BEGIN Selected excerpt

You can use React to create “flash diagrams” showing the result of mixing two fluids in all possible mixing ratios. Double-click on file “flashBa++.rea”, and when React opens, go to the Basis pane
The pane shows concentrations of the dissolved components in the first fluid. The fluid is rich in Ba2+, but has a low SO42−concentration.
Equilibrate the fluid by selecting Run → Go. Next, select Run → Pickup → Reactants → Fluid. This “picks up” the result of our calculation and moves it to the Reactants pane
The first fluid is now a reactant that will mix into the second fluid.
Move back to the Basis pane, which is now empty, to set the composition of the second fluid. Drag file “flashSO4--.rea” into the pane. If a dialog box opens with the message “Reset configuration before reading script?”, be sure to click No
In contrast to the first fluid, the second contains little Ba2+, but is rich in SO42−.
On the Config → Stepping… dialog
select the flash → fluid option and click OK. In a flash model, React removes the original fluid continuously as it adds the reactant fluid.
Select Run → Go. React will move to the Results pane and trace the simulation
Click on to launch Gtplot. Configure the plot as indicated below:
The resulting flash diagram, showing the results of mixing the two fluids, should look like this
The horizontal axis shows the extent of mixing from purely the first fluid (seawater, on the left) to purely the second (brine, on the right); a mixing value of 0.4, for example, represents a mixture of 60% of the first fluid and 40% of the second.
We also plotted the concentration of the Ba++ and SO4−− components in the fluid and assembled the two plots into a single figure in MS PowerPoint.

END Selected excerpt
BEGIN The input

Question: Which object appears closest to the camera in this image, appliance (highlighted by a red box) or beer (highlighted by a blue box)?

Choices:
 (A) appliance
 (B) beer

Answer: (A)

END The input

### Stated task 1
Decide whether each statement agrees with the flash diagram tutorial, answering yes or no and quoting the words of the text that decide it: (a) The first fluid is rich in Ba2+ but low in SO42−. (b) In a flash model, React adds the original fluid continuously along with the reactant fluid. (c) A mixing value of 0.4 stands for 40% of the first fluid and 60% of the second.
### Stated task 2
Rewrite the data entries with "closest to" replaced by "farthest from", leaving everything else unchanged.

### Correct output 1
(a) Yes: "The fluid is rich in Ba2+, but has a low SO42−concentration."
(b) No: "In a flash model, React removes the original fluid continuously as it adds the reactant fluid."
(c) No: "a mixing value of 0.4, for example, represents a mixture of 60% of the first fluid and 40% of the second."

### Correct output 2
Question: Which object appears farthest from the camera in this image, appliance (highlighted by a red box) or beer (highlighted by a blue box)?

Choices:
 (A) appliance
 (B) beer

Answer: (A)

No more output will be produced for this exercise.